Очнувшись, Джо почувствовал себя гораздо спокойнее. Он смотрел на вещи вполне ясно, умиротворенно, словно пришел в себя после затяжного кошмара. Он находился в гимнастическом зале. Вокруг тренировались спортсмены, и ни с чем не сравнимый сухой звук ударов перчаток о мешки с песком сладко щекотал его уши. Райская музыка. Запах пота, отфильтрованный щелоком, влетал в распахнутые окна его ноздрей. Однако, когда его взгляд полностью прояснился, глаза и уши сообщили Джо Панде, что это помещение чересчур тесно для того, чтобы именоваться спортзалом. На поверку поджарые боксеры на тренировке оказались медсестрами, взбивавшими подушки и стелившими простыни на пустых кроватях вокруг него.
Это помещение, огороженное четырьмя белыми стенами, не заслуживало иного имени, кроме как Аляска.
Начиная с этого момента Джо Панда несколько дней находился в изоляции в Палате миражей, колотя кулаками по мягким стенам. Он все еще ждал звонка своего агента. Джо был уверен, что тот его не бросит, никогда не покинет на произвол судьбы и что рано или поздно телефон зазвонит: если не сегодня, то завтра состоится матч-реванш против Джимми Санчеса Колирио, этого непрошибаемого аргентинца, который вживую выглядел значительно крепче и выше ростом, чем на фотографиях. На сей раз Панда с ним справится. Он это знал. Но ему следовало серьезно тренироваться в ожидании великого дня. Тренироваться, молотя кулаками по обитым ватой стенам и по закрепленным в вертикальном положении койкам, – и он яростно по ним дубасил, пока не засыпал стоя, прислонившись к одной из кроватей, не понимая, где пол, где притяжение земли.

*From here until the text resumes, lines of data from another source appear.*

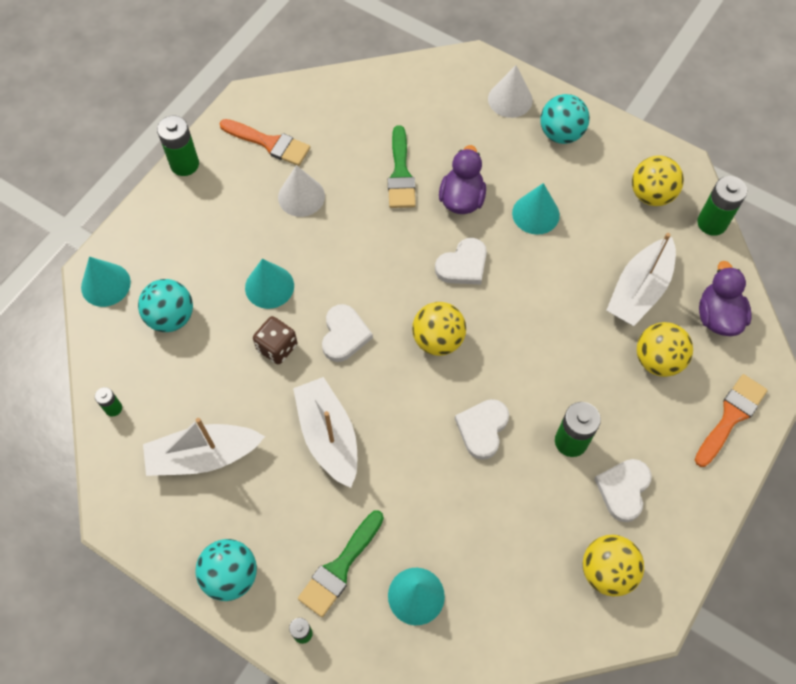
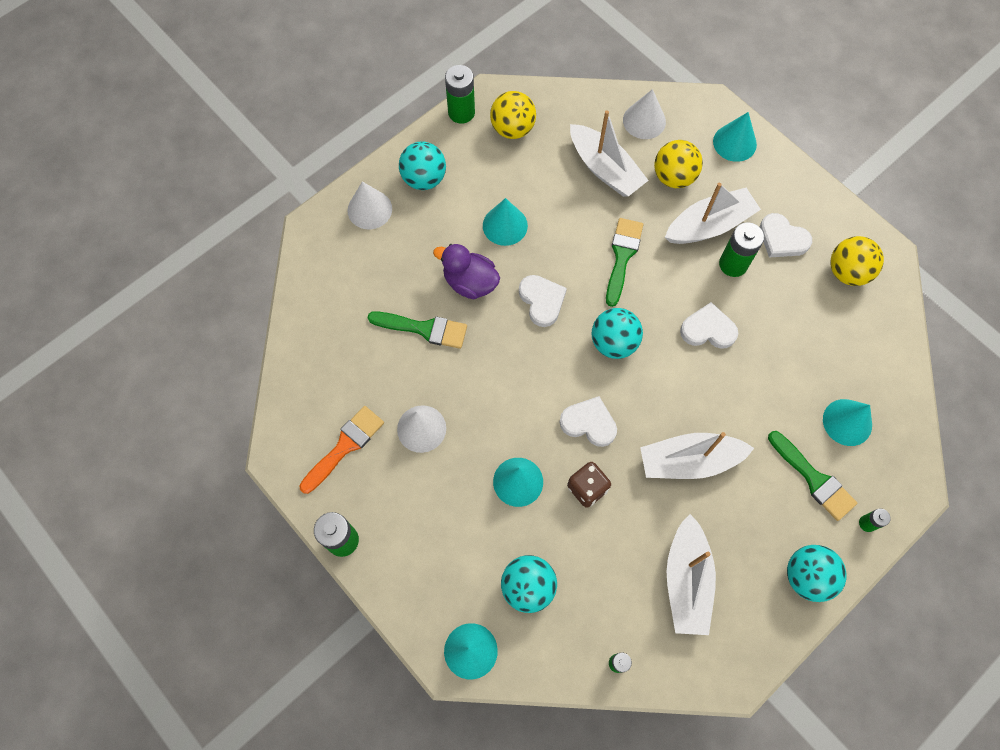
camera: 75 degrees left, 5 degrees up
yellow ball [412,302,466,356] -> turquoise ball [592,308,643,359]
white heart [455,399,509,460] -> white heart turned 150 degrees clockwise [680,302,738,349]
orange brush [695,374,768,467] -> turquoise cone [713,112,757,162]
green battery [697,176,747,236] -> green battery moved to [445,65,475,124]
purple duck [699,261,752,336] -> white cone [623,89,666,139]
none -> green brush [606,218,643,307]
none -> white boat [665,183,761,244]

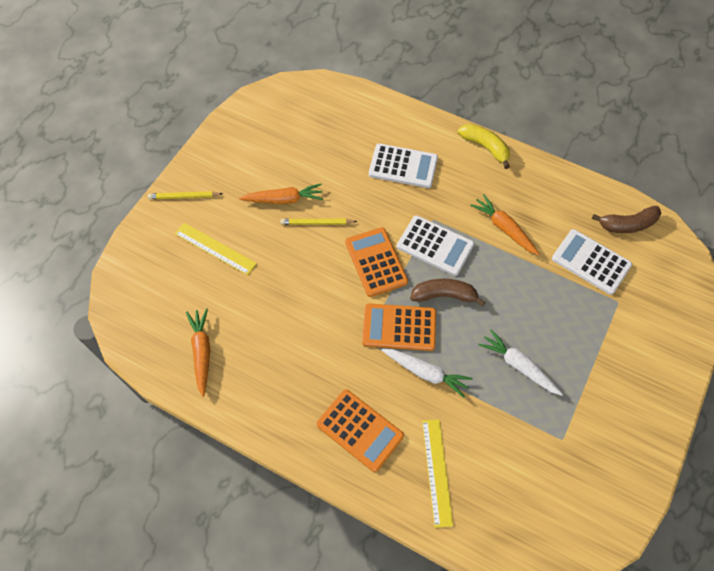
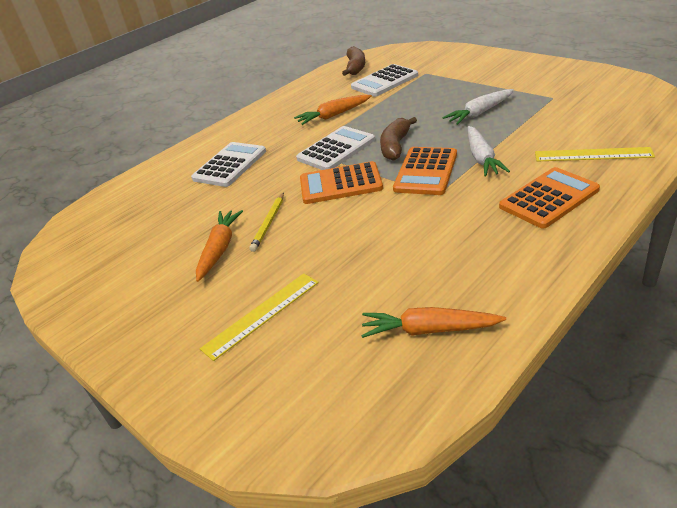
camera: 70 degrees left, 25 degrees down
yellow pencil [148,191,223,199] -> none
white carrot [381,349,473,398] -> white carrot turned 135 degrees clockwise [468,126,510,177]
yellow banana [458,124,510,169] -> none

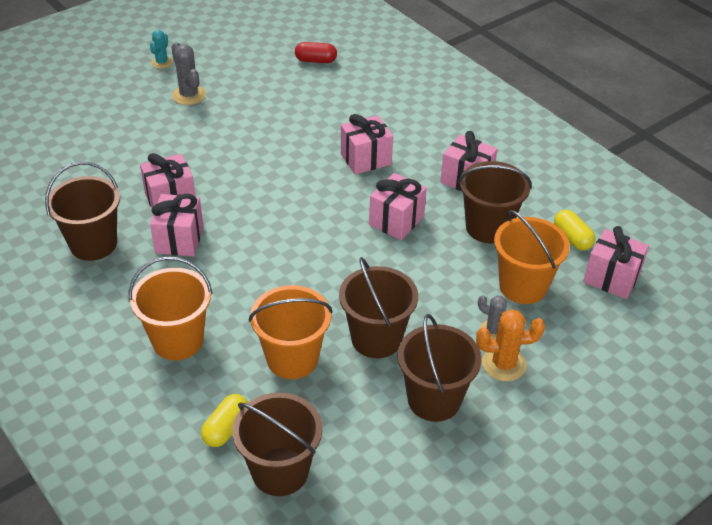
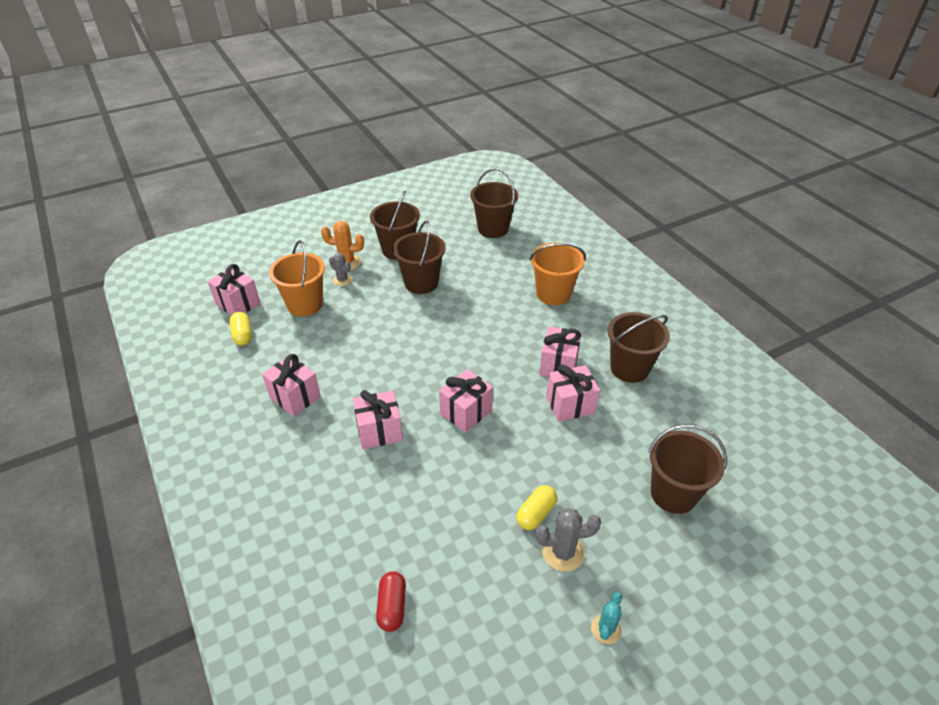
camera: 170 degrees left, 0 degrees up
grey cactus [171,42,206,105] -> grey cactus turned 75 degrees counterclockwise [536,508,601,572]
yellow capsule [201,394,248,447] -> yellow capsule moved to [516,485,557,530]
orange bucket [249,285,333,379] -> none
red capsule [295,42,337,63] -> red capsule turned 75 degrees clockwise [376,571,406,632]
pink gift [369,173,427,240] -> pink gift moved to [439,369,493,433]
brown bucket [458,161,532,243] -> brown bucket moved to [648,424,727,514]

Настанет день, когда он покажет Джимми Колирио, каков на самом деле Джо Панда. Настанет день, когда он его раздолбает, когда он его изничтожит, когда он отправит его вылизывать лягушек.
В эту ночь Чарли играет как никогда.
Мальчишка-слуга спрятался под фортепьяно.
(Этот мальчишка всегда знает свое место, отлично знает…)
И миссис Смитерс сегодня не до сна,
О нет, сегодня она не сомкнет глаз,
Ведь контрабас повторяет раз за разом:
Сколько поездов за окном, сколько бессонниц впереди…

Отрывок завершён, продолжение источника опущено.